**Task to complete:**
In the lines below, switch every "collector number" to "field number" and give them again with everything else unchanged.
□ □ □ □ □ □ □
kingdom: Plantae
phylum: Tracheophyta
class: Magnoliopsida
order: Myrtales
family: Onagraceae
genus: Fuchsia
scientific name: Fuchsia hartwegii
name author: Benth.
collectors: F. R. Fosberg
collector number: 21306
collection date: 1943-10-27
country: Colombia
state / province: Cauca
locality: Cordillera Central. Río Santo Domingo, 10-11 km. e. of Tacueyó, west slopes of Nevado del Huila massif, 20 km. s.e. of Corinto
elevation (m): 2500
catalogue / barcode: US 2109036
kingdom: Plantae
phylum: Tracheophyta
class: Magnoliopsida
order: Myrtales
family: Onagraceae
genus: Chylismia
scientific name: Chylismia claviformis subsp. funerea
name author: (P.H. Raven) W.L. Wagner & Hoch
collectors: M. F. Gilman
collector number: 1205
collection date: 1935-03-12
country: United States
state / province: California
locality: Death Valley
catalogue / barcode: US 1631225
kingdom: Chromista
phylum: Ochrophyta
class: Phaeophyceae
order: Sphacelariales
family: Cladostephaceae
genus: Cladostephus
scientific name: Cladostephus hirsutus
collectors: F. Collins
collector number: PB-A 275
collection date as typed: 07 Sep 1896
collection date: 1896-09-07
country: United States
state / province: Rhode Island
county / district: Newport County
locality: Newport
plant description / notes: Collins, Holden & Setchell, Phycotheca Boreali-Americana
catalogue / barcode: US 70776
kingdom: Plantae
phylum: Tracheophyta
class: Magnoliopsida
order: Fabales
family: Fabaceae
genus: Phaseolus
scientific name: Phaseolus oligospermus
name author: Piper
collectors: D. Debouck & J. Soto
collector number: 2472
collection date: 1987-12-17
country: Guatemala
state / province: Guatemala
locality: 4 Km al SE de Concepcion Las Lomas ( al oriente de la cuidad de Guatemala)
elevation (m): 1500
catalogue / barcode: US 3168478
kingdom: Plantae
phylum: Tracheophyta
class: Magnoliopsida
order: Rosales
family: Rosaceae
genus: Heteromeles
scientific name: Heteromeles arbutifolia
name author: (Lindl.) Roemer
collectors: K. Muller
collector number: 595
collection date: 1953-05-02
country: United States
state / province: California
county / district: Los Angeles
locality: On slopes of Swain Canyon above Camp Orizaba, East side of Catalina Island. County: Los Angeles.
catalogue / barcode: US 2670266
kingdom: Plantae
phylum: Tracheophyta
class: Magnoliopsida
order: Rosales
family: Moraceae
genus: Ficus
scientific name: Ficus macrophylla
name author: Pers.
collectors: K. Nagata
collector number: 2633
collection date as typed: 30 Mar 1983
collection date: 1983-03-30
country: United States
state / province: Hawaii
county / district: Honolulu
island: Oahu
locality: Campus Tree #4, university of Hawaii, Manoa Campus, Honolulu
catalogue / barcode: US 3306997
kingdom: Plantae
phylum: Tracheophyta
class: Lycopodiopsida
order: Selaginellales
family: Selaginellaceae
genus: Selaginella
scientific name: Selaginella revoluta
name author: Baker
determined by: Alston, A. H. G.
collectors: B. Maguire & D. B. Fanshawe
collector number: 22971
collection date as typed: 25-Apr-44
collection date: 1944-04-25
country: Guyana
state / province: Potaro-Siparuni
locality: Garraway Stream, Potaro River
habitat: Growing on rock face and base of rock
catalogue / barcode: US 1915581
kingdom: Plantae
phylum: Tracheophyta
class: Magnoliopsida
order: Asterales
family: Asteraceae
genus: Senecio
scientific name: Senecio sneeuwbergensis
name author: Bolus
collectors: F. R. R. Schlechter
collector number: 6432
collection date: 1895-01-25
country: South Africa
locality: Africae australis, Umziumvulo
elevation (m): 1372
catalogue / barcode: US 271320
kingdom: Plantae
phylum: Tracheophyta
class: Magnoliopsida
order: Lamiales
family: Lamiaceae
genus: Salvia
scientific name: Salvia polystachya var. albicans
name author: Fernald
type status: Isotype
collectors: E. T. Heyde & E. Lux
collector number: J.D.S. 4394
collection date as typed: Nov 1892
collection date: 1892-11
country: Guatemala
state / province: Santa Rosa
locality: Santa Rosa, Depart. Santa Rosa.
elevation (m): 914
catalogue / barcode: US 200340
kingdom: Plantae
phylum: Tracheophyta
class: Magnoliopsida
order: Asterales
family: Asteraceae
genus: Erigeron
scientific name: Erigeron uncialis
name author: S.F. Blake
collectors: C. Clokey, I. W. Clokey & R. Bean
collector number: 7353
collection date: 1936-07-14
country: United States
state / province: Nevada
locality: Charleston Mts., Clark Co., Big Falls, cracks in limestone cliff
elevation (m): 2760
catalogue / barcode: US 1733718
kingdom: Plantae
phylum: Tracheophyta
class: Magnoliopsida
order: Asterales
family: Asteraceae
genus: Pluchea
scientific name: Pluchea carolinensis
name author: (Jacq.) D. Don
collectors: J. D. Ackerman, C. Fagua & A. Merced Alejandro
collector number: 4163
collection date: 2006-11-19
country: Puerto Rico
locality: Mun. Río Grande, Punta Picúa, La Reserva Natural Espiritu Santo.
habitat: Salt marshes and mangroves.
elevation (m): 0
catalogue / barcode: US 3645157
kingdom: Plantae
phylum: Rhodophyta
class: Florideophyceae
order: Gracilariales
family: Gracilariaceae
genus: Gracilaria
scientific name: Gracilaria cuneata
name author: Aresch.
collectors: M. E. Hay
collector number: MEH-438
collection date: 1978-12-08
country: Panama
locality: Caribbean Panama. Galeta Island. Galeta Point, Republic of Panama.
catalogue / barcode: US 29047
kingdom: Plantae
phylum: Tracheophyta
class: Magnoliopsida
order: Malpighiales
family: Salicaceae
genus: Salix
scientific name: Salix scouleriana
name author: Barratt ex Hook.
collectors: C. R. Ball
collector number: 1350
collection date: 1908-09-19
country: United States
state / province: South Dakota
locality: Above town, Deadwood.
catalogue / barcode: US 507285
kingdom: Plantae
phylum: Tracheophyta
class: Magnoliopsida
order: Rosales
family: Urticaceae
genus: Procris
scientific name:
□ □ □ □ □ □ □
**Written answer:**
kingdom: Plantae
phylum: Tracheophyta
class: Magnoliopsida
order: Myrtales
family: Onagraceae
genus: Fuchsia
scientific name: Fuchsia hartwegii
name author: Benth.
collectors: F. R. Fosberg
field number: 21306
collection date: 1943-10-27
country: Colombia
state / province: Cauca
locality: Cordillera Central. Río Santo Domingo, 10-11 km. e. of Tacueyó, west slopes of Nevado del Huila massif, 20 km. s.e. of Corinto
elevation (m): 2500
catalogue / barcode: US 2109036
kingdom: Plantae
phylum: Tracheophyta
class: Magnoliopsida
order: Myrtales
family: Onagraceae
genus: Chylismia
scientific name: Chylismia claviformis subsp. funerea
name author: (P.H. Raven) W.L. Wagner & Hoch
collectors: M. F. Gilman
field number: 1205
collection date: 1935-03-12
country: United States
state / province: California
locality: Death Valley
catalogue / barcode: US 1631225
kingdom: Chromista
phylum: Ochrophyta
class: Phaeophyceae
order: Sphacelariales
family: Cladostephaceae
genus: Cladostephus
scientific name: Cladostephus hirsutus
collectors: F. Collins
field number: PB-A 275
collection date as typed: 07 Sep 1896
collection date: 1896-09-07
country: United States
state / province: Rhode Island
county / district: Newport County
locality: Newport
plant description / notes: Collins, Holden & Setchell, Phycotheca Boreali-Americana
catalogue / barcode: US 70776
kingdom: Plantae
phylum: Tracheophyta
class: Magnoliopsida
order: Fabales
family: Fabaceae
genus: Phaseolus
scientific name: Phaseolus oligospermus
name author: Piper
collectors: D. Debouck & J. Soto
field number: 2472
collection date: 1987-12-17
country: Guatemala
state / province: Guatemala
locality: 4 Km al SE de Concepcion Las Lomas ( al oriente de la cuidad de Guatemala)
elevation (m): 1500
catalogue / barcode: US 3168478
kingdom: Plantae
phylum: Tracheophyta
class: Magnoliopsida
order: Rosales
family: Rosaceae
genus: Heteromeles
scientific name: Heteromeles arbutifolia
name author: (Lindl.) Roemer
collectors: K. Muller
field number: 595
collection date: 1953-05-02
country: United States
state / province: California
county / district: Los Angeles
locality: On slopes of Swain Canyon above Camp Orizaba, East side of Catalina Island. County: Los Angeles.
catalogue / barcode: US 2670266
kingdom: Plantae
phylum: Tracheophyta
class: Magnoliopsida
order: Rosales
family: Moraceae
genus: Ficus
scientific name: Ficus macrophylla
name author: Pers.
collectors: K. Nagata
field number: 2633
collection date as typed: 30 Mar 1983
collection date: 1983-03-30
country: United States
state / province: Hawaii
county / district: Honolulu
island: Oahu
locality: Campus Tree #4, university of Hawaii, Manoa Campus, Honolulu
catalogue / barcode: US 3306997
kingdom: Plantae
phylum: Tracheophyta
class: Lycopodiopsida
order: Selaginellales
family: Selaginellaceae
genus: Selaginella
scientific name: Selaginella revoluta
name author: Baker
determined by: Alston, A. H. G.
collectors: B. Maguire & D. B. Fanshawe
field number: 22971
collection date as typed: 25-Apr-44
collection date: 1944-04-25
country: Guyana
state / province: Potaro-Siparuni
locality: Garraway Stream, Potaro River
habitat: Growing on rock face and base of rock
catalogue / barcode: US 1915581
kingdom: Plantae
phylum: Tracheophyta
class: Magnoliopsida
order: Asterales
family: Asteraceae
genus: Senecio
scientific name: Senecio sneeuwbergensis
name author: Bolus
collectors: F. R. R. Schlechter
field number: 6432
collection date: 1895-01-25
country: South Africa
locality: Africae australis, Umziumvulo
elevation (m): 1372
catalogue / barcode: US 271320
kingdom: Plantae
phylum: Tracheophyta
class: Magnoliopsida
order: Lamiales
family: Lamiaceae
genus: Salvia
scientific name: Salvia polystachya var. albicans
name author: Fernald
type status: Isotype
collectors: E. T. Heyde & E. Lux
field number: J.D.S. 4394
collection date as typed: Nov 1892
collection date: 1892-11
country: Guatemala
state / province: Santa Rosa
locality: Santa Rosa, Depart. Santa Rosa.
elevation (m): 914
catalogue / barcode: US 200340
kingdom: Plantae
phylum: Tracheophyta
class: Magnoliopsida
order: Asterales
family: Asteraceae
genus: Erigeron
scientific name: Erigeron uncialis
name author: S.F. Blake
collectors: C. Clokey, I. W. Clokey & R. Bean
field number: 7353
collection date: 1936-07-14
country: United States
state / province: Nevada
locality: Charleston Mts., Clark Co., Big Falls, cracks in limestone cliff
elevation (m): 2760
catalogue / barcode: US 1733718
kingdom: Plantae
phylum: Tracheophyta
class: Magnoliopsida
order: Asterales
family: Asteraceae
genus: Pluchea
scientific name: Pluchea carolinensis
name author: (Jacq.) D. Don
collectors: J. D. Ackerman, C. Fagua & A. Merced Alejandro
field number: 4163
collection date: 2006-11-19
country: Puerto Rico
locality: Mun. Río Grande, Punta Picúa, La Reserva Natural Espiritu Santo.
habitat: Salt marshes and mangroves.
elevation (m): 0
catalogue / barcode: US 3645157
kingdom: Plantae
phylum: Rhodophyta
class: Florideophyceae
order: Gracilariales
family: Gracilariaceae
genus: Gracilaria
scientific name: Gracilaria cuneata
name author: Aresch.
collectors: M. E. Hay
field number: MEH-438
collection date: 1978-12-08
country: Panama
locality: Caribbean Panama. Galeta Island. Galeta Point, Republic of Panama.
catalogue / barcode: US 29047
kingdom: Plantae
phylum: Tracheophyta
class: Magnoliopsida
order: Malpighiales
family: Salicaceae
genus: Salix
scientific name: Salix scouleriana
name author: Barratt ex Hook.
collectors: C. R. Ball
field number: 1350
collection date: 1908-09-19
country: United States
state / province: South Dakota
locality: Above town, Deadwood.
catalogue / barcode: US 507285
kingdom: Plantae
phylum: Tracheophyta
class: Magnoliopsida
order: Rosales
family: Urticaceae
genus: Procris
scientific name:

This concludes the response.